Leave it to the daring, bold vision of Christine Jeanine Nielsen to shake up the pisco sour world. Nielsen to begin with has a daring, bold vision to create a small corner of craft cocktails in the otherwise regular luxury hotel lobby of the Windsor Court. The setting seems more appropriate for afternoon tea than The Lion Amongst Ladies with Damiana and sous-vide “2 hour” kumquat infused tequila. In a city that treasures its classic drinks from the Sazerac to the Vieux Carré, Cure and its new sibling Bellocq are the oasis for craft cocktails. Start adding Nielsen’s creations to that list. Unfortunately almost nobody is noticing yet, but that will certainly change. Old, classic hotels can still have young drinking legs.
Nielsen uses agave in place of simple syrup, providing a bit more of a tangy sweetness instead of a sugary focused one. The beet juice plays perfectly with the subtle taste of pisco, both subdued by the egg white mixed with them.

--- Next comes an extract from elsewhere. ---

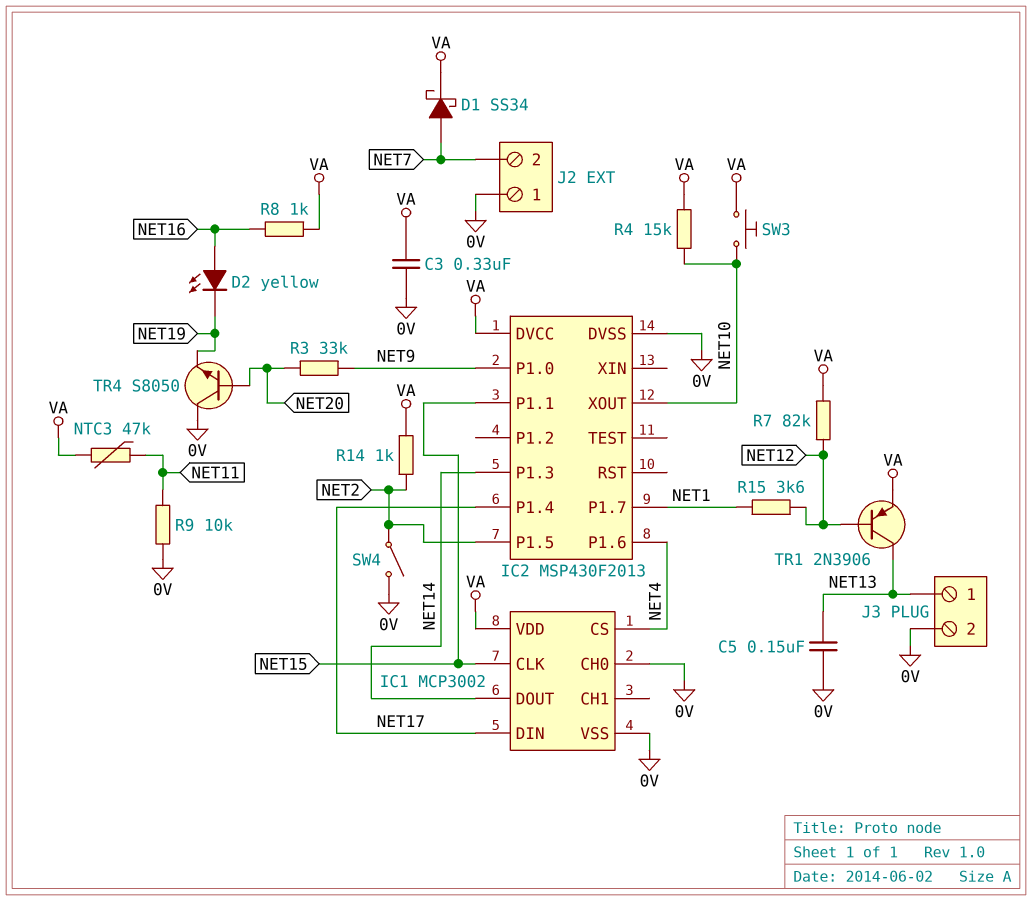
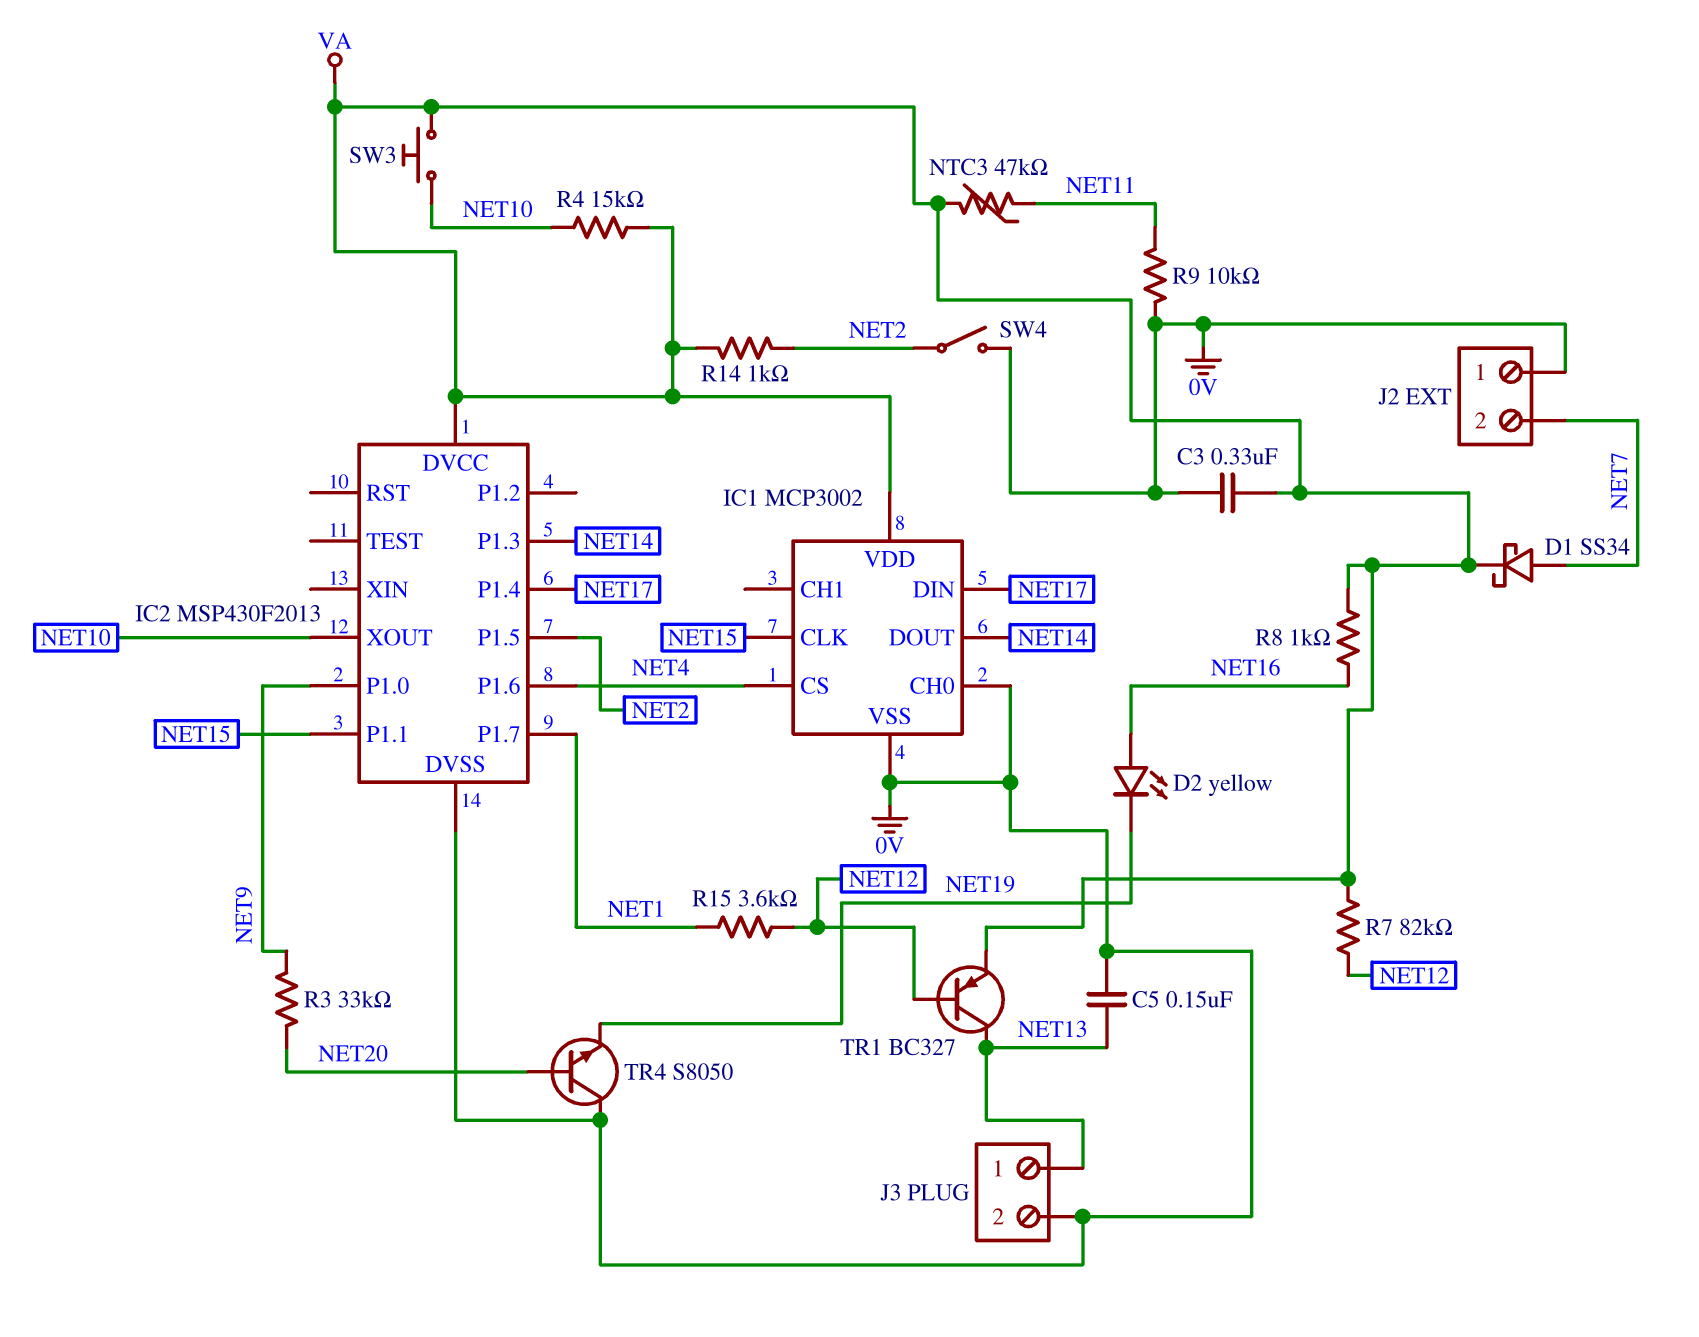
TR1: PNP 2N3906 (B NET12, C NET13, E VA) -> PNP BC327 (B NET12, C NET13, E VA)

A checker board of Angostura bitters drawn into the egg white froth is a proper cap for this artistic take on one of the world’s premier classic cocktails.
Why is the drink called Beet & Co.? That’s a good question, perhaps a reference to the famed New York bar Death & Co. or going back to the Beat Generation? Whatever it is, it’s hard to believe, but a Beet & Co. beats a traditional pisco sour.